Marion Cole traduit toutes sortes de documents relatifs au domaine de l’audiovisuel : scripts, séquenciers, synopsis, pitchs, bibles littéraires, documents de présentation, etc. Sur une série animée, il est toujours préférable que le traducteur soit présent sur tout le projet, de ses débuts jusqu’à la fin. En effet, ce travail de plusieurs mois permet au traducteur de réellement saisir une série, de vivre avec en quelque sorte, de la voir évoluer, et surtout d’assurer une cohérence d’écriture dans les deux langues.

« Et quelle récompense de voir un épisode d’une série sur laquelle on a travaillé de longs mois et d’y retrouver son nom dans le générique de fin ! »


Sous-titrage : le sous-titrage est un exercice contraignant mais gratifiant. Contraignant par ses limitations de caractères, ce besoin d’ultime concision, mais gratifiant lorsque l’on parvient à isoler le sens essentiel en peu de mots. La difficulté réside, encore une fois, dans la nécessité de faire des choix : privilégier une réplique plutôt qu’une autre. Choisir ce que le spectateur va lire, de quelle information il a besoin pour saisir le film. En effet, parfois le manque de place nous force à choisir quelle information retenir. Ce choix est à la fois difficile et agréable. Difficile, parce qu’on ne veut surtout pas changer le sens ou laisser une information passer à la trappe. Agréable, car on sent qu’on a une certaine part de responsabilité dans la réception du film par un tiers. Il n’est pas évident de décider ce qui importe pour la compréhension du film, sans pour autant surcharger le lecteur d’informations annexes. Il faut faire la part des choses et les bons choix : bien connaître son sujet, le film, et ne jamais hésiter à solliciter son auteur ou l’équipe du film, pour être bien sûr de ne pas être passé à côté de leurs intentions. Si l’on peut : dialoguer avec les réalisateurs, producteurs, monteurs, équipe technique du film, pour vérifier la bonne compréhension du texte.

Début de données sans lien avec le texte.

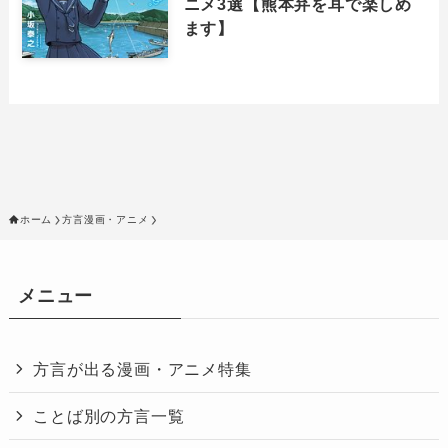
ニメ3選【熊本弁を耳で楽しめ
ます】
ホーム
方言漫画・アニメ
メニュー
方言が出る漫画・アニメ特集
ことば別の方言一覧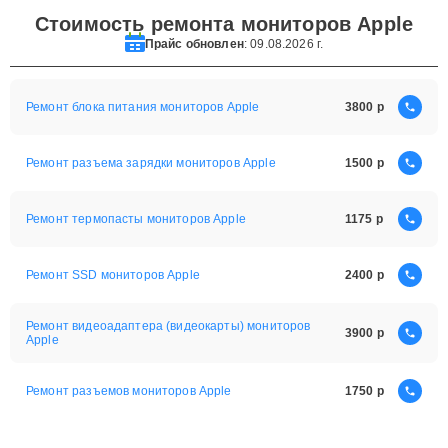
Стоимость ремонта мониторов Apple
Прайс обновлен
: 09.08.2026 г.
Ремонт блока питания мониторов Apple
3800
Ремонт разъема зарядки мониторов Apple
1500
Ремонт термопасты мониторов Apple
1175
Ремонт SSD мониторов Apple
2400
Ремонт видеоадаптера (видеокарты) мониторов
3900
Apple
Ремонт разъемов мониторов Apple
1750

Ensuite, vient la nécessité de la simulation. La simulation est l’étape finale du traducteur audiovisuel ; il s’agit d’un visionnage du film avec les sous-titres incrustés, en présence du client. Cette étape de visionnage et de relecture est très importante, car elle permet, avec du recul, de s’assurer de la qualité et de la cohérence de la traduction, et par conséquent de la meilleure réception et compréhension possible de l’œuvre par le public visé. Tout projet, aussi varié soit il, sera considéré et traité avec le même intérêt et sérieux, quel que soit son sujet, sa nature ou sa forme.